The switch contact 34 is separated from the printed circuit board 12 by the urging force of the compression spring 36.
This is when the lock slider 6 in the lock mechanism A advances and is in the locked state as shown in FIG. At this time, since the rear end of the lock slider 6 moves forward of the lock switch button 10, the switch contact 34 moves upward together with the lock switch button 10 by the compression spring 36.

When the locked state of FIG. 1B is switched to the unlocked state of FIG. 1A by retracting the lock slider 6, the lower surface of the lock slider 6 pushes the lock switch button 10 downward. Then, the switch contact 34 moves downward against the compression spring 36 and comes into contact with the printed circuit board 12. In order to make this operation smooth, the upper surface of the lock switch button 10 is formed into a smooth curved surface.
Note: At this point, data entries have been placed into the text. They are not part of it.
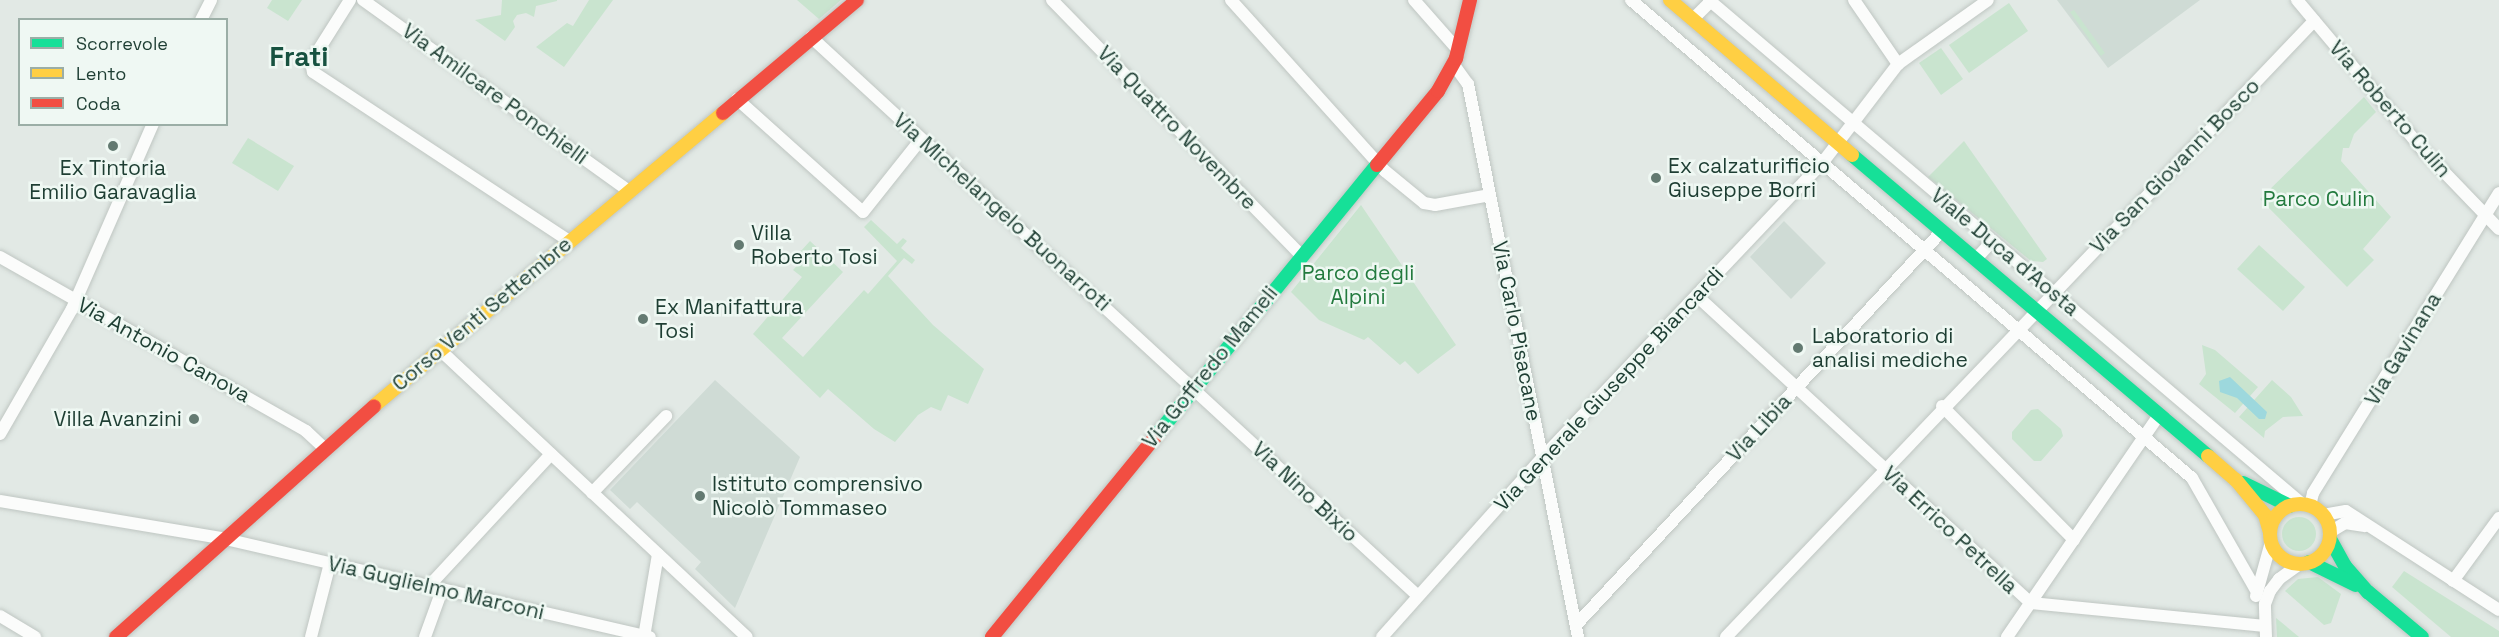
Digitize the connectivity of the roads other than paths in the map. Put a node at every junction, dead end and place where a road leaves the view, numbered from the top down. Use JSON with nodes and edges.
{"nodes":[{"id":1,"x":211,"y":0,"type":"edge"},
{"id":2,"x":350,"y":0,"type":"edge"},
{"id":3,"x":363,"y":0,"type":"edge"},
{"id":4,"x":857,"y":0,"type":"edge"},
{"id":5,"x":1052,"y":0,"type":"edge"},
{"id":6,"x":1231,"y":0,"type":"edge"},
{"id":7,"x":1414,"y":0,"type":"edge"},
{"id":8,"x":1470,"y":0,"type":"edge"},
{"id":9,"x":1631,"y":0,"type":"edge"},
{"id":10,"x":1670,"y":0,"type":"edge"},
{"id":11,"x":1710,"y":0,"type":"edge"},
{"id":12,"x":1854,"y":0,"type":"edge"},
{"id":13,"x":1988,"y":0,"type":"edge"},
{"id":14,"x":2297,"y":0,"type":"edge"},
{"id":15,"x":202,"y":18,"type":"edge"},
{"id":16,"x":1693,"y":19,"type":"junction"},
{"id":17,"x":2314,"y":21,"type":"junction"},
{"id":18,"x":812,"y":37,"type":"junction"},
{"id":19,"x":1458,"y":50,"type":"junction"},
{"id":20,"x":1454,"y":64,"type":"junction"},
{"id":21,"x":1898,"y":64,"type":"junction"},
{"id":22,"x":737,"y":99,"type":"junction"},
{"id":23,"x":1852,"y":122,"type":"junction"},
{"id":24,"x":152,"y":126,"type":"edge"},
{"id":25,"x":921,"y":140,"type":"junction"},
{"id":26,"x":1839,"y":143,"type":"junction"},
{"id":27,"x":1823,"y":162,"type":"junction"},
{"id":28,"x":1378,"y":163,"type":"junction"},
{"id":29,"x":627,"y":190,"type":"junction"},
{"id":30,"x":2499,"y":193,"type":"edge"},
{"id":31,"x":1490,"y":195,"type":"junction"},
{"id":32,"x":2485,"y":216,"type":"junction"},
{"id":33,"x":2499,"y":229,"type":"edge"},
{"id":34,"x":1942,"y":231,"type":"junction"},
{"id":35,"x":568,"y":240,"type":"junction"},
{"id":36,"x":1992,"y":241,"type":"junction"},
{"id":37,"x":1926,"y":250,"type":"junction"},
{"id":38,"x":1302,"y":256,"type":"junction"},
{"id":39,"x":0,"y":257,"type":"edge"},
{"id":40,"x":1976,"y":259,"type":"junction"},
{"id":41,"x":2054,"y":293,"type":"junction"},
{"id":42,"x":1697,"y":296,"type":"junction"},
{"id":43,"x":76,"y":300,"type":"junction"},
{"id":44,"x":2037,"y":310,"type":"junction"},
{"id":45,"x":2018,"y":327,"type":"junction"},
{"id":46,"x":440,"y":350,"type":"junction"},
{"id":47,"x":1192,"y":387,"type":"junction"},
{"id":48,"x":1797,"y":387,"type":"junction"},
{"id":49,"x":1942,"y":406,"type":"junction"},
{"id":50,"x":2159,"y":415,"type":"junction"},
{"id":51,"x":666,"y":416,"type":"dead end"},
{"id":52,"x":0,"y":434,"type":"edge"},
{"id":53,"x":2144,"y":435,"type":"junction"},
{"id":54,"x":324,"y":448,"type":"junction"},
{"id":55,"x":551,"y":454,"type":"junction"},
{"id":56,"x":1543,"y":457,"type":"junction"},
{"id":57,"x":1884,"y":469,"type":"junction"},
{"id":58,"x":2236,"y":480,"type":"junction"},
{"id":59,"x":592,"y":493,"type":"junction"},
{"id":60,"x":0,"y":501,"type":"edge"},
{"id":61,"x":2300,"y":505,"type":"junction"},
{"id":62,"x":2323,"y":515,"type":"junction"},
{"id":63,"x":2499,"y":519,"type":"edge"},
{"id":64,"x":2369,"y":527,"type":"junction"},
{"id":65,"x":2330,"y":536,"type":"junction"},
{"id":66,"x":2271,"y":537,"type":"junction"},
{"id":67,"x":221,"y":538,"type":"junction"},
{"id":68,"x":2074,"y":540,"type":"junction"},
{"id":69,"x":658,"y":554,"type":"junction"},
{"id":70,"x":330,"y":562,"type":"junction"},
{"id":71,"x":2305,"y":563,"type":"junction"},
{"id":72,"x":2453,"y":581,"type":"junction"},
{"id":73,"x":428,"y":587,"type":"junction"},
{"id":74,"x":442,"y":590,"type":"junction"},
{"id":75,"x":2257,"y":592,"type":"junction"},
{"id":76,"x":2368,"y":592,"type":"junction"},
{"id":77,"x":1418,"y":596,"type":"junction"},
{"id":78,"x":2031,"y":603,"type":"junction"},
{"id":79,"x":2499,"y":610,"type":"edge"},
{"id":80,"x":0,"y":616,"type":"edge"},
{"id":81,"x":1577,"y":631,"type":"edge"},
{"id":82,"x":2265,"y":632,"type":"edge"},
{"id":83,"x":740,"y":634,"type":"edge"},
{"id":84,"x":120,"y":636,"type":"edge"},
{"id":85,"x":35,"y":637,"type":"edge"},
{"id":86,"x":311,"y":637,"type":"edge"},
{"id":87,"x":425,"y":637,"type":"edge"},
{"id":88,"x":646,"y":637,"type":"edge"},
{"id":89,"x":992,"y":637,"type":"edge"},
{"id":90,"x":1382,"y":637,"type":"edge"},
{"id":91,"x":1726,"y":637,"type":"edge"},
{"id":92,"x":2007,"y":637,"type":"edge"},
{"id":93,"x":2422,"y":637,"type":"edge"}],
"edges":[{"from":1,"to":15,"type":"street"},
{"from":2,"to":35,"type":"street"},
{"from":3,"to":29,"type":"street","name":"Via Amilcare Ponchielli"},
{"from":4,"to":18,"type":"street","name":"Corso Venti Settembre"},
{"from":5,"to":38,"type":"street","name":"Via Quattro Novembre"},
{"from":6,"to":28,"type":"street"},
{"from":7,"to":19,"type":"street"},
{"from":8,"to":19,"type":"street","name":"Via Goffredo Mameli"},
{"from":9,"to":27,"type":"street"},
{"from":10,"to":16,"type":"street","name":"Viale Duca d'Aosta"},
{"from":11,"to":16,"type":"street"},
{"from":11,"to":23,"type":"street","name":"Viale Duca d'Aosta"},
{"from":12,"to":21,"type":"street"},
{"from":13,"to":21,"type":"street","name":"Via Generale Giuseppe Biancardi"},
{"from":14,"to":17,"type":"street","name":"Via Roberto Culin"},
{"from":16,"to":26,"type":"street","name":"Viale Duca d'Aosta"},
{"from":17,"to":32,"type":"street","name":"Via Roberto Culin"},
{"from":17,"to":41,"type":"street","name":"Via San Giovanni Bosco"},
{"from":18,"to":22,"type":"street","name":"Corso Venti Settembre"},
{"from":18,"to":25,"type":"street","name":"Via Michelangelo Buonarroti"},
{"from":19,"to":20,"type":"street","name":"Via Goffredo Mameli"},
{"from":20,"to":28,"type":"street","name":"Via Goffredo Mameli"},
{"from":20,"to":31,"type":"street","name":"Via Carlo Pisacane"},
{"from":21,"to":23,"type":"street","name":"Via Generale Giuseppe Biancardi"},
{"from":22,"to":25,"type":"street"},
{"from":22,"to":29,"type":"street","name":"Corso Venti Settembre"},
{"from":23,"to":26,"type":"street","name":"Via Generale Giuseppe Biancardi"},
{"from":23,"to":36,"type":"street","name":"Viale Duca d'Aosta"},
{"from":24,"to":43,"type":"street"},
{"from":25,"to":47,"type":"street","name":"Via Michelangelo Buonarroti"},
{"from":26,"to":27,"type":"street","name":"Via Generale Giuseppe Biancardi"},
{"from":26,"to":34,"type":"street","name":"Viale Duca d'Aosta"},
{"from":27,"to":37,"type":"street"},
{"from":27,"to":42,"type":"street","name":"Via Generale Giuseppe Biancardi"},
{"from":28,"to":31,"type":"street"},
{"from":28,"to":38,"type":"street","name":"Via Goffredo Mameli"},
{"from":29,"to":35,"type":"street","name":"Corso Venti Settembre"},
{"from":30,"to":32,"type":"street","name":"Via Gavinana"},
{"from":31,"to":56,"type":"street","name":"Via Carlo Pisacane"},
{"from":32,"to":33,"type":"street","name":"Via Roberto Culin"},
{"from":32,"to":61,"type":"street","name":"Via Gavinana"},
{"from":34,"to":37,"type":"street","name":"Via Libia"},
{"from":34,"to":40,"type":"street","name":"Viale Duca d'Aosta"},
{"from":35,"to":46,"type":"street","name":"Corso Venti Settembre"},
{"from":36,"to":40,"type":"street"},
{"from":36,"to":41,"type":"street","name":"Viale Duca d'Aosta"},
{"from":37,"to":45,"type":"street"},
{"from":37,"to":48,"type":"street","name":"Via Libia"},
{"from":38,"to":47,"type":"street","name":"Via Goffredo Mameli"},
{"from":39,"to":43,"type":"street","name":"Via Antonio Canova"},
{"from":40,"to":44,"type":"street","name":"Viale Duca d'Aosta"},
{"from":41,"to":44,"type":"street","name":"Via San Giovanni Bosco"},
{"from":41,"to":61,"type":"street","name":"Viale Duca d'Aosta"},
{"from":42,"to":48,"type":"street","name":"Via Errico Petrella"},
{"from":42,"to":56,"type":"street","name":"Via Generale Giuseppe Biancardi"},
{"from":43,"to":52,"type":"street"},
{"from":43,"to":54,"type":"street","name":"Via Antonio Canova"},
{"from":44,"to":45,"type":"street","name":"Via San Giovanni Bosco"},
{"from":44,"to":50,"type":"street","name":"Viale Duca d'Aosta"},
{"from":45,"to":49,"type":"street","name":"Via San Giovanni Bosco"},
{"from":45,"to":53,"type":"street"},
{"from":46,"to":54,"type":"street","name":"Corso Venti Settembre"},
{"from":46,"to":55,"type":"street"},
{"from":47,"to":77,"type":"street","name":"Via Nino Bixio"},
{"from":47,"to":89,"type":"street","name":"Via Goffredo Mameli"},
{"from":48,"to":57,"type":"street","name":"Via Errico Petrella"},
{"from":48,"to":81,"type":"street","name":"Via Libia"},
{"from":49,"to":57,"type":"street","name":"Via San Giovanni Bosco"},
{"from":49,"to":68,"type":"street"},
{"from":50,"to":53,"type":"street"},
{"from":50,"to":58,"type":"street","name":"Viale Duca d'Aosta"},
{"from":51,"to":59,"type":"street"},
{"from":53,"to":68,"type":"street"},
{"from":53,"to":75,"type":"street"},
{"from":54,"to":67,"type":"street","name":"Corso Venti Settembre"},
{"from":55,"to":59,"type":"street"},
{"from":55,"to":73,"type":"street"},
{"from":56,"to":77,"type":"street","name":"Via Generale Giuseppe Biancardi"},
{"from":56,"to":81,"type":"street","name":"Via Carlo Pisacane"},
{"from":57,"to":78,"type":"street","name":"Via Errico Petrella"},
{"from":57,"to":91,"type":"street","name":"Via San Giovanni Bosco"},
{"from":58,"to":61,"type":"street","name":"Viale Duca d'Aosta"},
{"from":58,"to":66,"type":"street","name":"Viale Duca d'Aosta"},
{"from":59,"to":69,"type":"street"},
{"from":60,"to":67,"type":"street","name":"Via Guglielmo Marconi"},
{"from":61,"to":62,"type":"street"},
{"from":61,"to":66,"type":"street"},
{"from":62,"to":64,"type":"street"},
{"from":62,"to":65,"type":"street"},
{"from":63,"to":72,"type":"street"},
{"from":64,"to":65,"type":"street"},
{"from":64,"to":72,"type":"street"},
{"from":65,"to":71,"type":"street"},
{"from":65,"to":76,"type":"street"},
{"from":66,"to":71,"type":"street"},
{"from":66,"to":75,"type":"street"},
{"from":67,"to":70,"type":"street","name":"Via Guglielmo Marconi"},
{"from":67,"to":84,"type":"street","name":"Corso Venti Settembre"},
{"from":68,"to":78,"type":"street"},
{"from":69,"to":83,"type":"street"},
{"from":69,"to":88,"type":"street"},
{"from":70,"to":73,"type":"street","name":"Via Guglielmo Marconi"},
{"from":70,"to":86,"type":"street"},
{"from":71,"to":76,"type":"street"},
{"from":71,"to":82,"type":"street"},
{"from":72,"to":79,"type":"street"},
{"from":73,"to":74,"type":"street","name":"Via Guglielmo Marconi"},
{"from":74,"to":87,"type":"street"},
{"from":74,"to":88,"type":"street","name":"Via Guglielmo Marconi"},
{"from":75,"to":82,"type":"street"},
{"from":76,"to":93,"type":"street"},
{"from":77,"to":90,"type":"street","name":"Via Generale Giuseppe Biancardi"},
{"from":78,"to":82,"type":"street","name":"Via Errico Petrella"},
{"from":78,"to":92,"type":"street"},
{"from":80,"to":85,"type":"street"}]}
At this time, the position where the switch contact 34 comes into contact with the printed circuit board 12 is a position where the two guide wires 14a of the cabtire cable 14 are short-circuited to each other in the printed pattern of the printed circuit board 12.

As described above, the lock switch button 10, the switch contact 34, and the compression spring 36 respond to the switching operation of the lock slider 6 in the lock mechanism A, and the lock mechanism A is in the locked state of FIG. 1B. When the lock mechanism A is in the unlocked state of FIG. 1A, the lock detecting mechanism B is configured to short-circuit the two guide wires 14a to each other. .
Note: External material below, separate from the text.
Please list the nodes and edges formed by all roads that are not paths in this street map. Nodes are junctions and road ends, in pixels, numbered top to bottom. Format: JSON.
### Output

In the locked state shown in FIG. 1B, if the voltage input to the electrocardiograph body via the cabtire cable 14 is cut off, the cause is the body surface electrode for the patient. It can be determined that the attachment state of is defective.

In the unlocked state shown in FIG. 1A, the electrocardiograph body can determine that both lead wires 14a have the same potential due to a short circuit between the two lead wires 14a. It can be seen that there is a defect in the electrical connection state with the electrode cord 30.

No special signal line is provided for detecting the unlocked state, and the existing guide line 14a of the cabtire cable 14 is used as it is, so that the cable wiring is performed. Does not have to be complicated.

[0028]

As described above, according to the present invention, when the electrode cord comes off from the relay connector without adding a dedicated signal line for unlocking detection, the fact that the body surface electrode is attached It can be detected in a state in which it is clearly distinguished from defective attachment.

[Brief description of the drawings]

FIG. 1 is a cross-sectional view showing an unlocked state and a locked state of a relay connector of a portable electrocardiograph according to an embodiment of the present invention.

FIG. 2 is a perspective view of the relay connector of the embodiment in an exploded state.

FIG. 3 is a perspective view of an assembled state of the relay connector of the embodiment.

FIG. 4 is a plan view of the relay connector of the embodiment.

[Explanation of symbols]

 A lock mechanism B lock detection mechanism 2 lower cabinet 4 upper cabinet 6 lock slider 8 connection sheath 10 lock switch button 12 printed circuit board 14 cabtyre cable (induction cable) 14a induction wire 16 contact pin 30 electrode cord 30a core wire 32 compression spring 34 Switch contact 36 Compression spring

Claims (1)

(57) [Claims] 1. A relay connector which is attached to an end portion of an induction cable having a plurality of induction wires derived from an electrocardiograph body, and which is inserted and connected with an electrode cord having a plurality of core wires derived from a body surface electrode. A lock mechanism that is switchable between a locked state and a unlocked state of the connection between the guide wires and the core wires, and operates in response to the switching operation of the lock mechanism. A portable core comprising a lock detecting mechanism for keeping the guide wires in a separated state from each other when the lock mechanism is in a locked state and short-circuiting the guide wires to each other in a unlocked state. Relay connector for electricity meter.